Scriptorium, literally “a place for writing”, is commonly used to refer to a room in medieval European monasteries devoted to the copying of manuscripts by monastic scribes. Written accounts, surviving buildings, and archaeological excavations all show, however, that contrary to popular belief such rooms rarely existed: most monastic writing was done in cubicle-like recesses in the cloister, or in the monks’ own cells. References in modern scholarly writings to ‘scriptoria’ more usually refer to the collective written output of a monastery, rather than to a physical room.
A scriptorium was a necessary adjunct to a library; wherever there was a library it can ordinarily be assumed that there was a scriptorium. Scriptoria in the conventional sense of a room set aside for the purpose probably only existed for limited periods of time, when an institution or individual wanted a large number of texts copied to stock a library; once the library was stocked, there was no further need for a designated room. By the start of the 13th century secular copy-shops developed; professional scribes may have had special rooms set aside for writing, but in most cases they probably simply had a writing-desk next to a window in their own house.

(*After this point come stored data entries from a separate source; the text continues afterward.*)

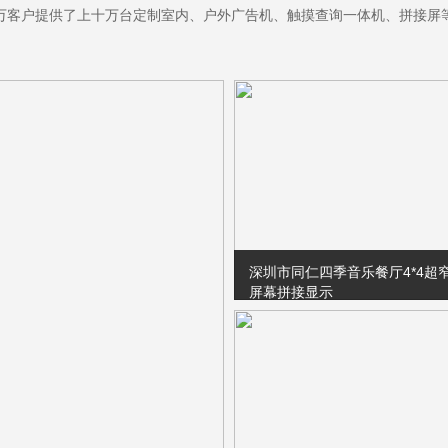
万客户提供了上十万台定制室内、户外广告机、触摸查询一体机、拼接屏
深圳市同仁四季音乐餐厅4*4超
屏幕拼接显示
项目摘要：铭联科技三星49寸4*
液晶大屏幕拼接显示系统在深圳
季音乐餐厅闪亮登场。项目名称
同仁四季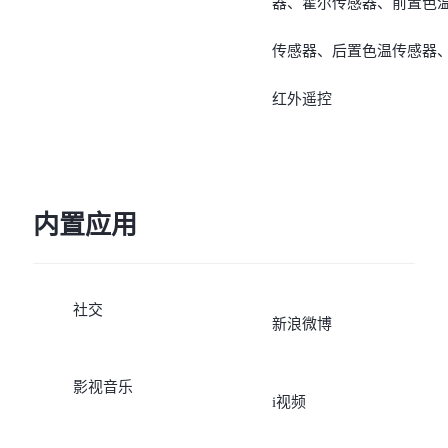
器、霍尔传感器、前置色
传感器、后置色温传感器
红外遥控
内置应用
社交
新浪微博
影视音乐
i视频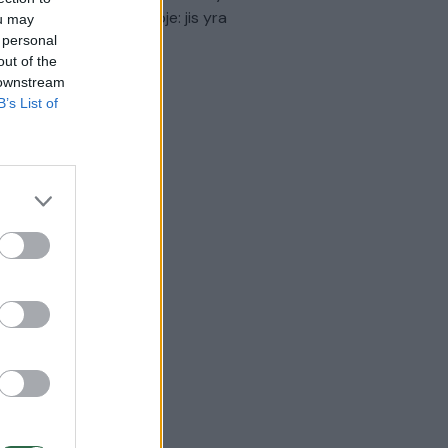
virtinti Ukrainos politikoje: jis yra
ou may
eisus
 personal
out of the
Laidos
|
Nauja diena
 downstream
B’s List of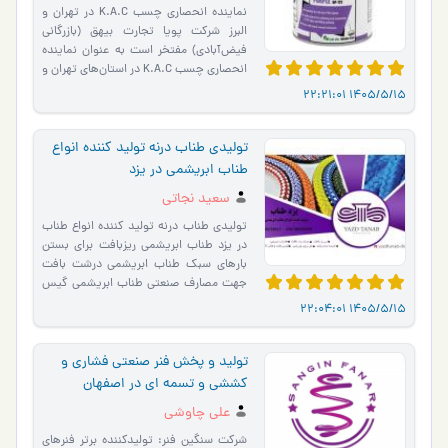
نماینده انحصاری چسب K.A.C در تهران و
البرز شرکت پویا تجارت بیهق (بازرگانی
فیض‌آبادی) مفتخر است به عنوان نماینده
انحصاری چسب K.A.C در استان‌های تهران و
البرز، محصولات باک…
1405/5/15 22:21:01
تولیدی طناب درنه تولید کننده انواع
طناب ابریشمی در یزد
سعید نجاتی
تولیدی طناب درنه تولید کننده انواع طناب
در یزد طناب ابریشمی ریزبافت برای بستن
بارهای سبک طناب ابریشمی درشت‌ بافت
جهت مصارف صنعتی طناب ابریشمی گیس‌
بافت مور…
1405/5/15 22:04:01
تولید و پخش فنر صنعتی فشاری و
کششی و تسمه ای در اصفهان
علی چاوشی
شرکت سنگین فنر: تولیدکننده برتر فنرهای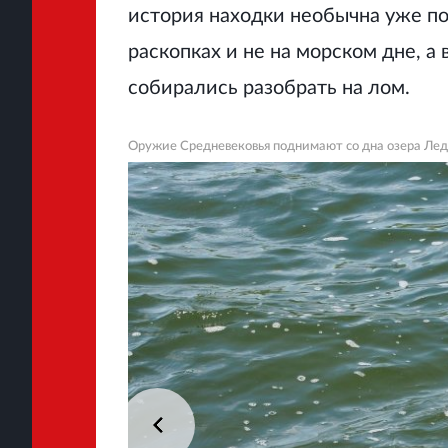
история находки необычна уже по
раскопках и не на морском дне, а
собирались разобрать на лом.
Оружие Средневековья поднимают со дна озера Ле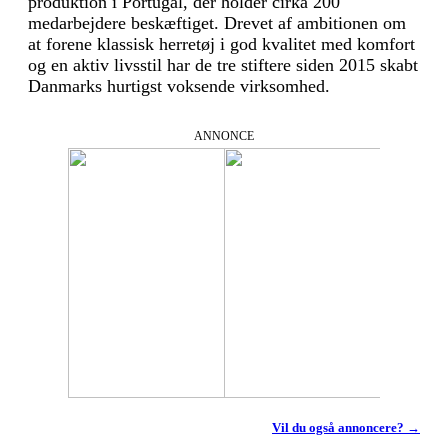
produktion i Portugal, der holder cirka 200
medarbejdere beskæftiget. Drevet af ambitionen om
at forene klassisk herretøj i god kvalitet med komfort
og en aktiv livsstil har de tre stiftere siden 2015 skabt
Danmarks hurtigst voksende virksomhed.
ANNONCE
Vil du også annoncere? →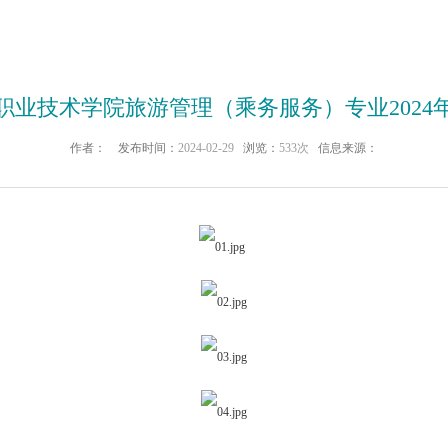
职业技术学院旅游管理（乘务服务）专业2024
作者：
发布时间：
2024-02-29
浏览：
533次
信息来源：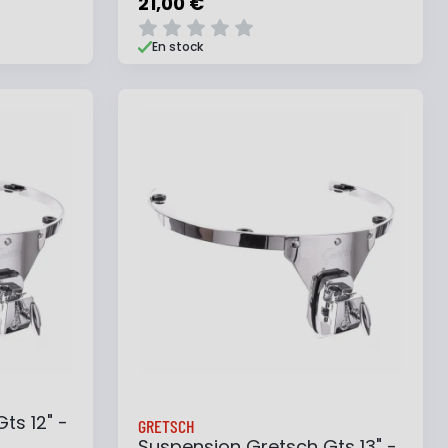
21,00 €
En stock
e
Ajouter au panier
Ajouter à ma liste
ts 12" -
GRETSCH
Suspension Gretsch Gts 13" -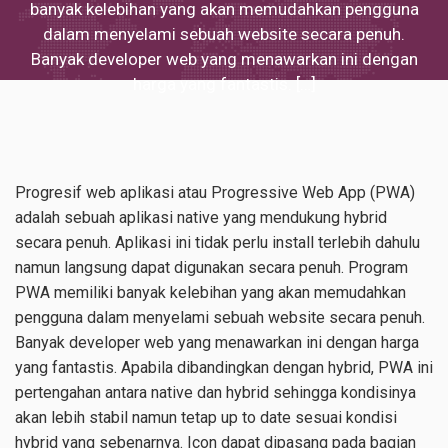
banyak kelebihan yang akan memudahkan pengguna
dalam menyelami sebuah website secara penuh.
Banyak developer web yang menawarkan ini dengan
harga yang fantastis. […]
Progresif web aplikasi atau Progressive Web App (PWA)
adalah sebuah aplikasi native yang mendukung hybrid
secara penuh. Aplikasi ini tidak perlu install terlebih dahulu
namun langsung dapat digunakan secara penuh. Program
PWA memiliki banyak kelebihan yang akan memudahkan
pengguna dalam menyelami sebuah website secara penuh.
Banyak developer web yang menawarkan ini dengan harga
yang fantastis. Apabila dibandingkan dengan hybrid, PWA ini
pertengahan antara native dan hybrid sehingga kondisinya
akan lebih stabil namun tetap up to date sesuai kondisi
hybrid yang sebenarnya. Icon dapat dipasang pada bagian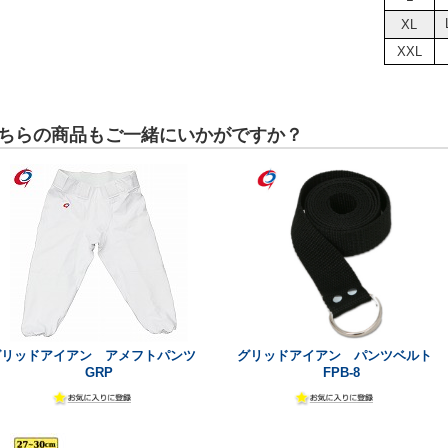
XL
XXL
ちらの商品もご一緒にいかがですか？
グリッドアイアン アメフトパンツ
グリッドアイアン パンツベルト
GRP
FPB-8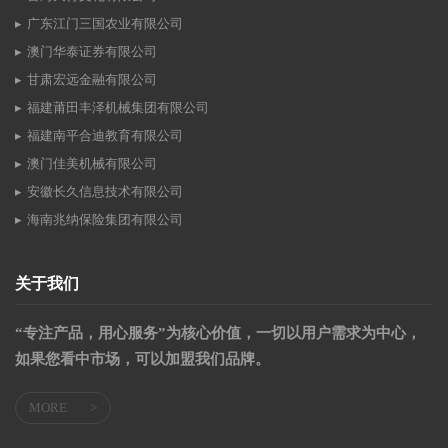
广东江门三国农业有限公司
澳门华泰证券有限公司
甘肃宏远金融有限公司
福建莆田丰泽机械集团有限公司
福建南平合迪教育有限公司
澳门佳美机械有限公司
安徽长久信息技术有限公司
海南兆纳保险集团有限公司
关于我们
“专注产品，用心服务”为核心价值，一切以用户需求为中心，
如果您看中市场，可以加盟我们品牌。
MORE
>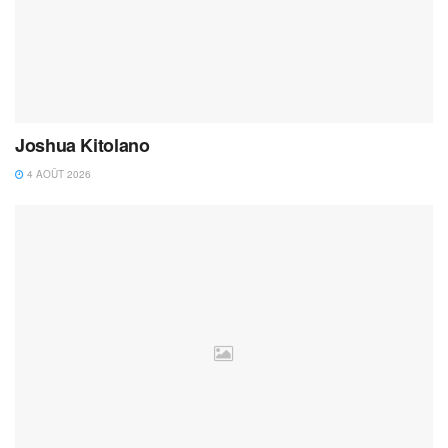
Joshua Kitolano
4 AOÛT 2026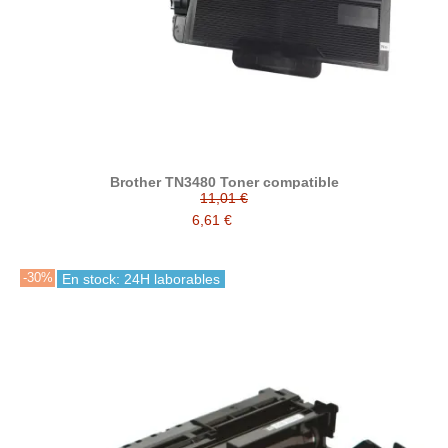
Brother TN3480 Toner compatible
11,01 €
6,61 €
-30%
En stock: 24H laborables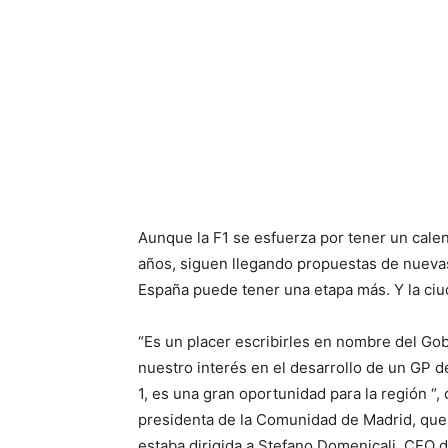
Aunque la F1 se esfuerza por tener un calen
años, siguen llegando propuestas de nuevas
España puede tener una etapa más. Y la ciud
“Es un placer escribirles en nombre del Go
nuestro interés en el desarrollo de un GP 
1, es una gran oportunidad para la región “,
presidenta de la Comunidad de Madrid, que 
estaba dirigida a Stefano Domenicali, CEO d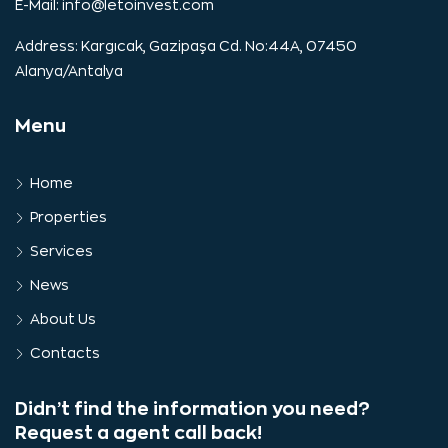
E-Mail:
info@letoinvest.com
Address: Kargıcak, Gazipaşa Cd. No:44A, 07450
Alanya/Antalya
Menu
Home
Properties
Services
News
About Us
Contacts
Didn’t find the information you need?
Request a agent call back!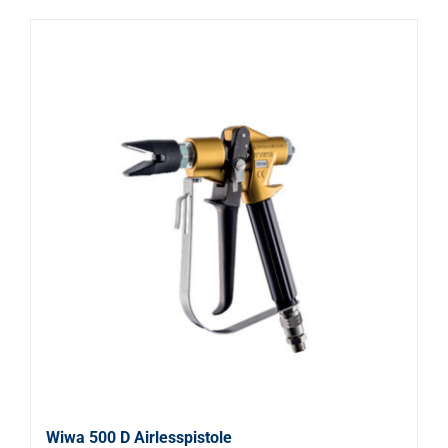
Wiwa 500 D Airlesspistole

The role of books and transcription in monastic life
The scribes often spent their entire life in an ill-lit scriptorium. Manuscript-writing was a laborious process that could damage one’s health. One prior complained in the tenth century:
“Only try to do it yourself and you will learn how arduous is the writer’s task. It dims your eyes, makes your back ache, and knits your chest and belly together. It is a terrible ordeal for the whole body“.
The director of a monastic scriptorium was the armarius (“provisioner”), who provided the scribes with their materials and supervised the copying process. However, the armarius had other duties as well. At the beginning of Lent, the armarius was responsible for making sure that all of the monks received books to read, but he also had the ability to deny access to a particular book. By the 10th century the armarius had specific liturgical duties as well, including singing the eighth responsory, holding the lantern aloft when the abbot read, and approving all material to be read aloud in church, chapter, and refectory.
While serving as the armarius at Vivarium c. 540-548, Cassiodorus wrote a commentary on the Psalms entitled Expositio Psalmorum as an introduction to the Psalms for individuals seeking to enter the monastic community. The work had a broad appeal outside of Cassiodorus’ monastery as the subject of monastic study and reflection. In his comparison of modern and medieval scholarship, James J. O’Donnell describes monastic study in this way:
“[E]ach Psalm would have to be recited at least once a week all through the period of study. In turn, each Psalm studied separately would have to be read slowly and prayerfully, then gone through with the text in one hand (or preferably committed to memory) and the commentary in the other; the process of study would have to continue until virtually everything in the commentary has been absorbed by the student and mnemonically keyed to the individual verses of scripture, so that when the verses are recited again the whole phalanx of Cassiodorian erudition springs up in support of the content of the sacred text“.
In this way, the monks of the Middle Ages came to intimately know and experience the texts that they copied. The act of transcription became an act of meditation and prayer, not a simple replication of letters.